SOURCE MATERIAL:
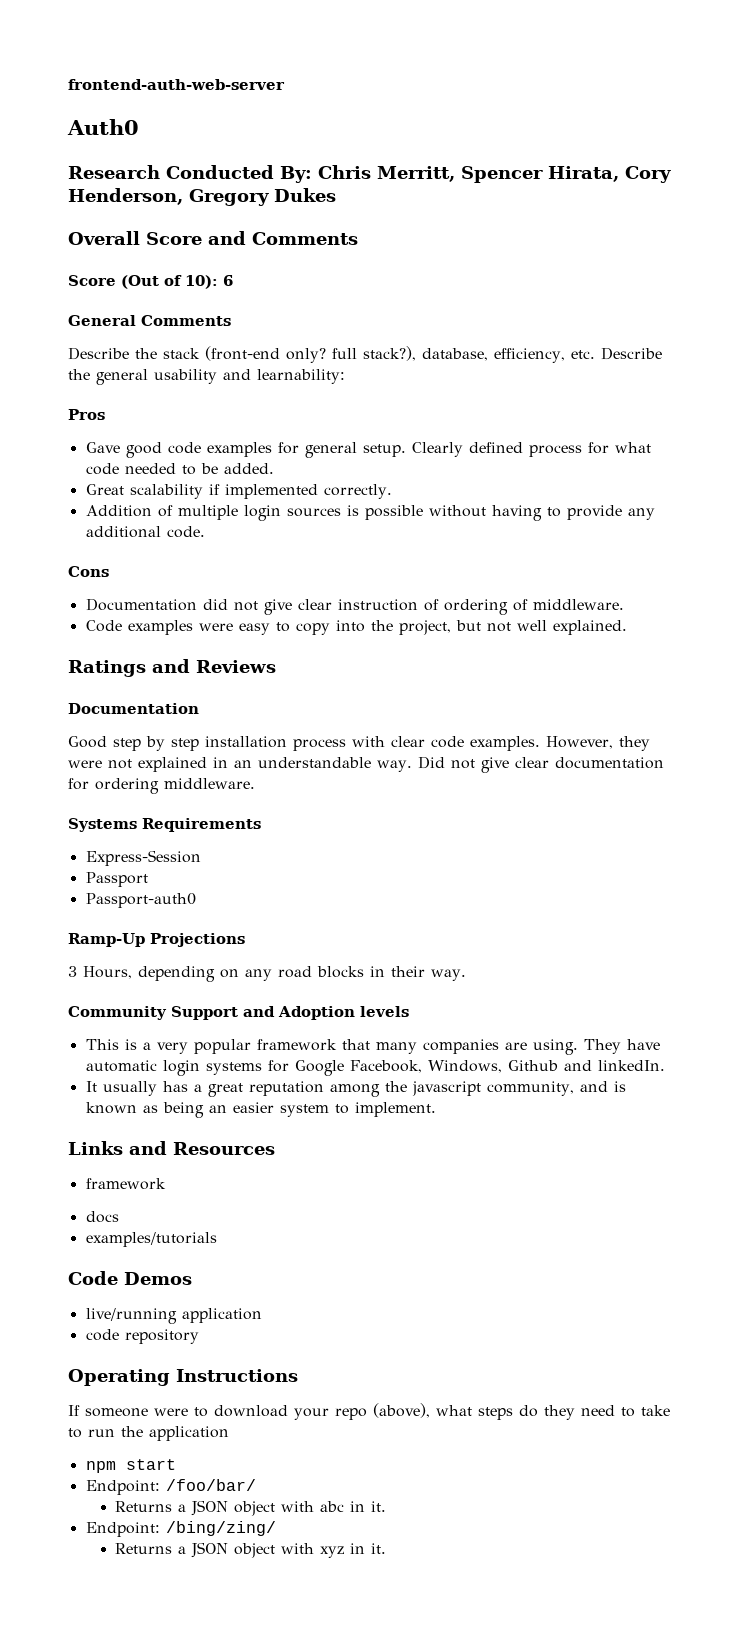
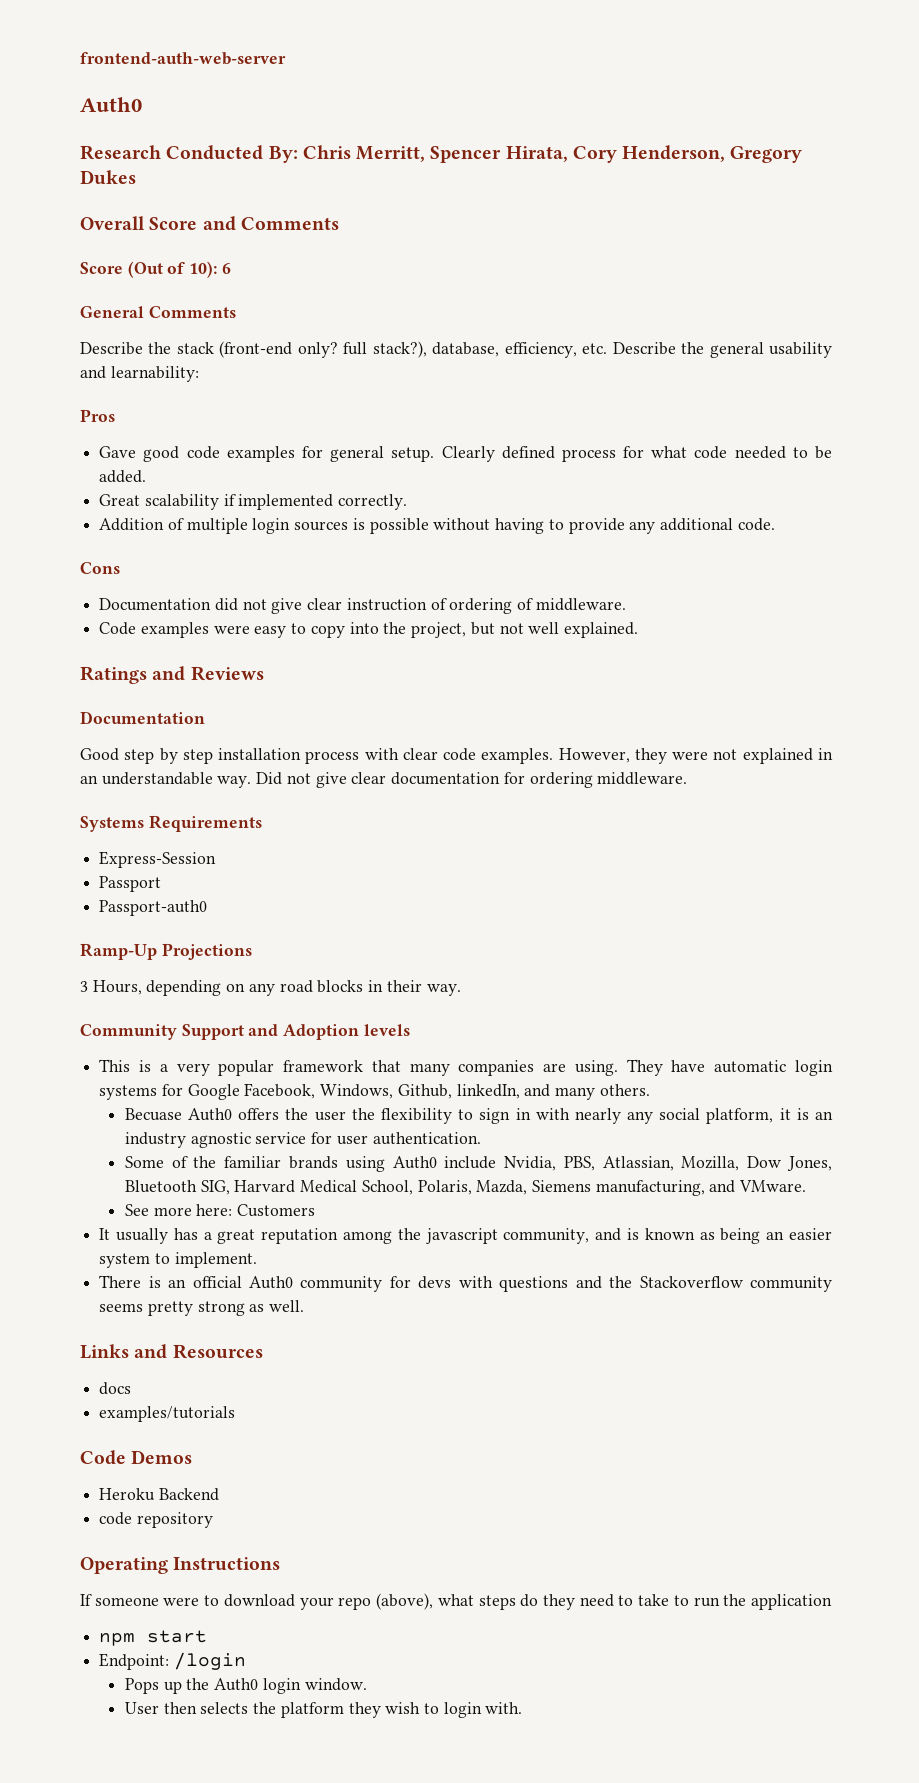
[507,1060,665,1071] Github and linkedIn. -> [397,1084,650,1100] [124,1108,833,1124] [124,1132,481,1148] [124,1156,833,1172] [124,1180,807,1196] [124,1204,316,1217] Github, linkedIn, and many others. // Becuase Auth0 offers the user the flexibility to sign in with nearly any social platform, it is an industry agnostic service for user authentication. // Some of the familiar brands using Auth0 include Nvidia, PBS, Atlassian, Mozilla, Dow Jones, Bluetooth SIG, Harvard Medical School, Polaris, Mazda, Siemens manufacturing, and VMware. // See more here: Customers
(436, 1109) none -> [99,1275,833,1292] [99,1300,305,1316] // There is an official Auth0 community for devs with questions and the Stackoverflow community seems pretty strong as well.
[85,1178,166,1190] // framework -> (263, 1351) none
[85,1308,262,1324] live/running application -> [99,1488,219,1501] Heroku Backend
[165,1479,256,1491] [114,1500,386,1516] [85,1521,276,1537] [114,1542,386,1558] /foo/bar/ // Returns a JSON object with abc in it. // Endpoint: /bing/zing/ // Returns a JSON object with xyz in it. -> [173,1652,246,1670] [124,1678,367,1694] [124,1702,523,1718] /login // Pops up the Auth0 login window. // User then selects the platform they wish to login with.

AIM OF THE EXERCISE:
The data above are to be repeated word for word, with any pictures left out.

EXERCISE OUTPUT:
[507,1060,665,1071] Github and linkedIn. -> [397,1084,650,1100] [124,1108,833,1124] [124,1132,481,1148] [124,1156,833,1172] [124,1180,807,1196] [124,1204,316,1217] Github, linkedIn, and many others. // Becuase Auth0 offers the user the flexibility to sign in with nearly any social platform, it is an industry agnostic service for user authentication. // Some of the familiar brands using Auth0 include Nvidia, PBS, Atlassian, Mozilla, Dow Jones, Bluetooth SIG, Harvard Medical School, Polaris, Mazda, Siemens manufacturing, and VMware. // See more here: Customers
(436, 1109) none -> [99,1275,833,1292] [99,1300,305,1316] // There is an official Auth0 community for devs with questions and the Stackoverflow community seems pretty strong as well.
[85,1178,166,1190] // framework -> (263, 1351) none
[85,1308,262,1324] live/running application -> [99,1488,219,1501] Heroku Backend
[165,1479,256,1491] [114,1500,386,1516] [85,1521,276,1537] [114,1542,386,1558] /foo/bar/ // Returns a JSON object with abc in it. // Endpoint: /bing/zing/ // Returns a JSON object with xyz in it. -> [173,1652,246,1670] [124,1678,367,1694] [124,1702,523,1718] /login // Pops up the Auth0 login window. // User then selects the platform they wish to login with.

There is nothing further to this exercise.